Kowabunga’s API allows for complete control of the ingress/egress capability with built-in firewalling stack (deny-all filtering policy, with explicit port opening) as well as peering capabilities.
This allows you to inter-connect your project’s private network with:
- VPC peering with other Kowabunga-hosted projects from the same region (network translation and routing being performed by underlying Kiwi instances).
- IPSEC peering with non-Kowabunga managed projects and network, from any provider.
Warning
Keep in mind that peering requires a bi-directional agreement. Connection and possibly firewalling must be configured at both endpoints.Note that thanks to Kowabunga’s internal network architecture and on-premises network backbone, inter-zones traffic is a free-of-charge possibility ;-) There’s no reason not to spread your resources on as many zones as can be, you won’t ever see any end-of-the-month surprise charge.
Resource Creation
As a projectAdmin user, one can create a Kawaii Internet gateway for the acme project in eu-west region the following way:
data "kowabunga_region" "eu-west" {
name = "eu-west"
}
resource "kowabunga_kawaii" "gw" {
project = kowabunga_project.acme.id
region = data.kowabunga_region.eu-west.id
}
You may refer to TF documentation to extend Kawaii gateway with VPC peering and custom egress/ingress/nat rules.
VPC Peering
Kowabunga VPC peering allows you to inter-connect 2 projects subnets. This can come in handy if you have 2 specific applications, managed by different set of people, and still need both to communicate all together.
The following example extends our Kawaii gateway configuration to peer with 2 subnets:
- the underlying Ceph one, used to directly access storage resources.
- the one form marvelous project, allowing bi-directional connectivity through associated ingress/egress firewalling rules.
resource "kowabunga_kawaii" "gw" {
project = kowabunga_project.acme.id
region = data.kowabunga_region.eu-west.id
vpc_peerings = [
{
subnet = data.kowabunga_subnet.eu-west-ceph.id
},
{
subnet = data.kowabunga_subnet.eu-west-marvelous.id
egress = {
ports = "1-65535"
protocol = "tcp"
}
ingress = {
ports = "1-65535"
protocol = "tcp"
}
policy = "accept"
},
]
}
Warning
Note that setting up VPC peering requires you to configure and allow connectivity on both projects ends.
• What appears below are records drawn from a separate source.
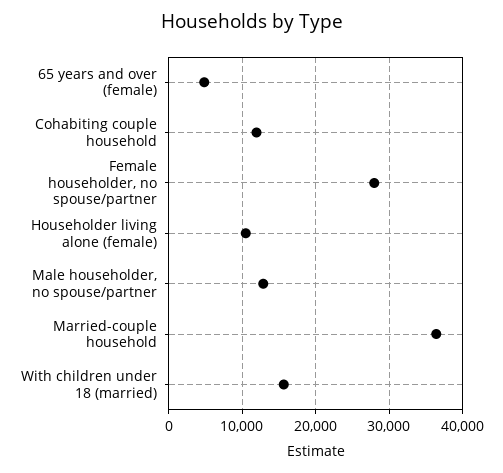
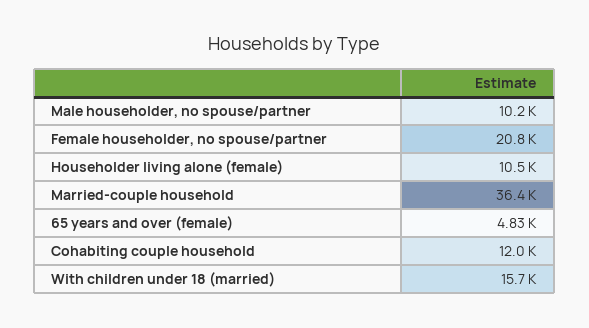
  {
    "65 years and over (female)": 4830,
    "Cohabiting couple household": 12000,
-   "Female householder, no spouse/partner": 28000,
+   "Female householder, no spouse/partner": 20800,
    "Householder living alone (female)": 10500,
-   "Male householder, no spouse/partner": 13000,
+   "Male householder, no spouse/partner": 10200,
    "Married-couple household": 36400,
    "With children under 18 (married)": 15700
  }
Network is bi-directional and, for security measures, one project cannot arbitrary decide to peer with another one without mutual consent.IPsec Peering
Alternatively, it is also possible to setup an IPsec peering connection with Kawaii, should you need to provide some admin users with remote access capabilities.
This allows connecting your private subnet with other premises or Cloud providers as to extend the reach of services behind the walls of Kowabunga.
The above example extend our Kawaii instance with an IPsec connection with the ACME remote office. The remote IPsec engine public IP address will be 5.6.7.8 and expose the private network 172.16.1.0/24.
resource "kowabunga_kawaii_ipsec" "office" {
kawaii = kowabunga_kawaii.gw.id
name = "ACME Office"
desc = "connect ro aws ipsec"
pre_shared_key = local.secrets.kowabunga.ipsec_office_psk
remote_peer = "5.6.7.8"
remote_subnet = "172.16.1.0/24"
phase1_dh_group_number = 14
phase1_integrity_algorithm = "SHA512"
phase1_encryption_algorithm = "AES256"
phase2_dh_group_number = 14
phase2_integrity_algorithm = "SHA512"
phase2_encryption_algorithm = "AES256"
}
Warning
It comes without saying but setting up an IPsec tunnel requires you to:
- Expose both ends publicly
- Configure tunnel connectivity both ways.
- Configure both ends firewall, if necessary.